Graduation time brings about a period of reflection among us students. The commencement speeches reminisce about the collegiate experience, newly minted alumni deliver parting remarks to the institutions, colleagues and friends they now depart from, and all the while summer looms, and my mind wanders through collective experiences to discover and rediscover years now past.
Isaac Asimov, who died in 1992, said, “The saddest aspect of life right now is that science gathers knowledge faster than society gathers wisdom.”
I’m not sure if that’s true, but I can say that society in general is gathering knowledge faster now than Asimov saw in his lifetime.
That makes me worry about our collective wisdom.
Has your time in college made you wise? Is your understanding of your world nuanced by perspective and contemplation? Do you feel that when you stumble on new knowledge, it results in new wisdom?
We are all young, we are all dumb, and we are all capable of learning more. I can say with some certainty, wisdom is an elusive goal for every soul from Einstein to Michael Kelso. Each time I think I’m close to finally understanding a subject, I find the sum of what I know wouldn’t fill a teacup.
Sounds bleak right? It can be, from a certain perspective. But college has shown me new perspectives, and a secret.
This secret soothed my dissatisfaction with the powerlessness of being financially paralyzed, subject to the world the previous generation created, and terrified of failing to make better one.
The secret is to learn to love the process of learning.
Before the imaginary jeers of ‘NEEEERD’ start flying towards my head, allow me a moment.
The key word is process. It can be easy to term the world in binary, in yes and no, in black and white. But life rarely is so simple. We cannot simply find wisdom, like discovering a forgotten twenty in a back pocket. Nor can wisdom be accomplished using a blueprint, with a college degree, x-amount of books read, y-amount of data remembered.

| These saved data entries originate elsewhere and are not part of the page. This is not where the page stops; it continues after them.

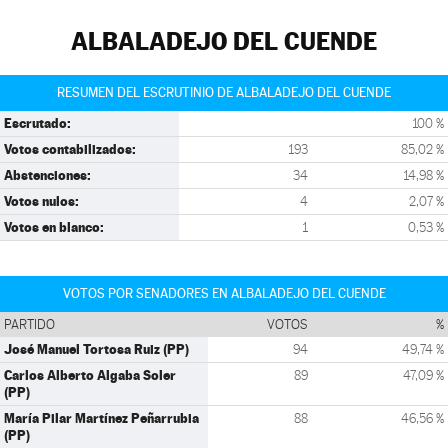
ALBALADEJO DEL CUENDE
RESUMEN DEL ESCRUTINIO DE ALBALADEJO DEL CUENDE
Escrutado:
100 %
Votos contabilizados:
193
85,02 %
Abstenciones:
34
14,98 %
Votos nulos:
4
2,07 %
Votos en blanco:
1
0,53 %
VOTOS POR SENADORES EN ALBALADEJO DEL CUENDE
PARTIDO
VOTOS
%
José Manuel Tortosa Ruiz (PP)
94
49,74 %
Carlos Alberto Algaba Soler
89
47,09 %
(PP)
María Pilar Martínez Peñarrubia
88
46,56 %
(PP)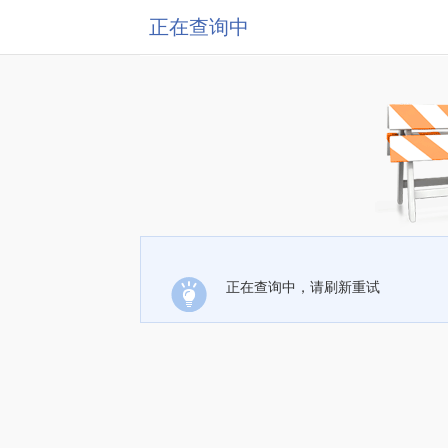
正在查询中
正在查询中，请刷新重试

By fostering an enjoyment for processing new information and learning new things, you can truly find joy for a lifetime, because you will never be finished. It’s like a bottomless pit of food you will continually be satisfied by, because addiction to the feeling of discovery, of learning by your own creative understanding of the world, generates a unique satisfaction. This satisfaction doesn’t require excessive material possessions, or approval from peers.
When I say learning things, that doesn’t mean spending life behind textbooks. It’s an intrinsic process, meaning inside yourself. You can sit on the couch and learn. You can work your job and still learn. You can surf the internet and still learn.
The point is to use your mind, to think critically about everything around you.
The riot last year is one example that comes to mind. I attended the event and ran away when the police showed up. In the immediate aftermath I thought the police were the ones infringing on my freedoms and casual fun. But looking back and examining how the students fun affected the community as a whole, the event lost its innocence in my mind. There were neighbors who lost sleep, police hit with flying bottles, the national news coverage shifting the reputation of the university, the clean-up crew the next morning– all these parties were negatively affected, making me question my involvement with events like this in the future.
That kind of thinking helps us grow as students, as citizens, and as people. It is our ability to discern perspective, to think complexly, that makes us educated people, not the certificate you get handed on a stage.